The list of late or suspended IT projects within Victoria’s Department of Justice (DoJ) has expanded, with several budget appropriations being carried over into 2011 due to missed deadlines according to the Department’s recently released Annual Report.
DoJ’s ICT record has suffered lately, with two major projects – the transition of the Police’s Law Enforcement Assistance Program (LEAP) to a new LINK platform, and the implementation of the Integrated Courts Management System (ICMS) – falling behind schedule and over budget.
The $59 million LEAP replacement was postponed earlier this year when it was realised that organisers had underestimated the complexity of the project, and how hard it would be to get the new software, an off the shelf solution from Canadian vendor Niche Technology, to work in unison with the programs it relied on to feed it data.
Originally due to be rolled out at the end of 2009, the latest annual report says that the project is still temporarily suspended, and does not offer a revised completion date.
The ICMS is also in project limbo.
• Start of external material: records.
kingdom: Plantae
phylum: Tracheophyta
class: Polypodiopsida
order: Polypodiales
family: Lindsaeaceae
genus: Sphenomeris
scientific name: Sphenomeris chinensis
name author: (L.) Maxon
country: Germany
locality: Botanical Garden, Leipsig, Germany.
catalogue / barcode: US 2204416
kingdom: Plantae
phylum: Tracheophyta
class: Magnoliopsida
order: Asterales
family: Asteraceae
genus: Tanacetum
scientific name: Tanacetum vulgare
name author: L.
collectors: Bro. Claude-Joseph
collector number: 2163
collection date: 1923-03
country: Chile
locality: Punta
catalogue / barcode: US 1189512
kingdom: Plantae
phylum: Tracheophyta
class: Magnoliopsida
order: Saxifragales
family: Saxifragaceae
The $45 million courts system was announced in 2005, and was intended to provide a single platform which would integrate all existing IT infrastructure used by Victorian Courts and Tribunals. It was scheduled for completion in June 2009.
Instead, June brought only a critical report from the auditor general, outlining the delays and budget blowouts experienced by the project. Its due date was rescheduled for August 2010, and has been further postponed to February 2012 according to the 2010 Annual Report.
The Report also details delays at the Office of Public Prosecutions (OPP) and within the Infringement Management Enforcement Services (IMES) branch of the DoJ.
The OPP intends to replace its Practice Management System with a more efficient, workflow-based version. According to the Office’s own Annual Report, research and assessment of tenders for this project has already taken place. An EOI was issued in December 2009 and shortlisted candidates were to have been invited to tender in February 2010.
Similar to the LEAP replacement, however, it seems that the difficulty of the project was not fully grasped during the planning stages and according to the latest DoJ financial documents it has been, “delayed due to the complex nature of the IT systems”.
Allocations set aside to replace the operating platform of the IMES branch, which is in charge of the management of speed cameras and the processing of infringement notices, have also been carried over to the current financial year owing to deadlines which have not been met.
Operation of many IMES functions is outsourced to Tenix Solutions, and Tenix was responsible for the initial integration of the Department’s five Infringement Management databases into a single system. Company documents suggest that they will also be responsible for the current platform upgrade, however no discrete tender or contract documentation has been released.
ICT has been a very contentious issue for the current State Government, which faces an election this November. The result of the upcoming trip to the polls could well impact the ICT procurement intentions of Victorian Government agencies.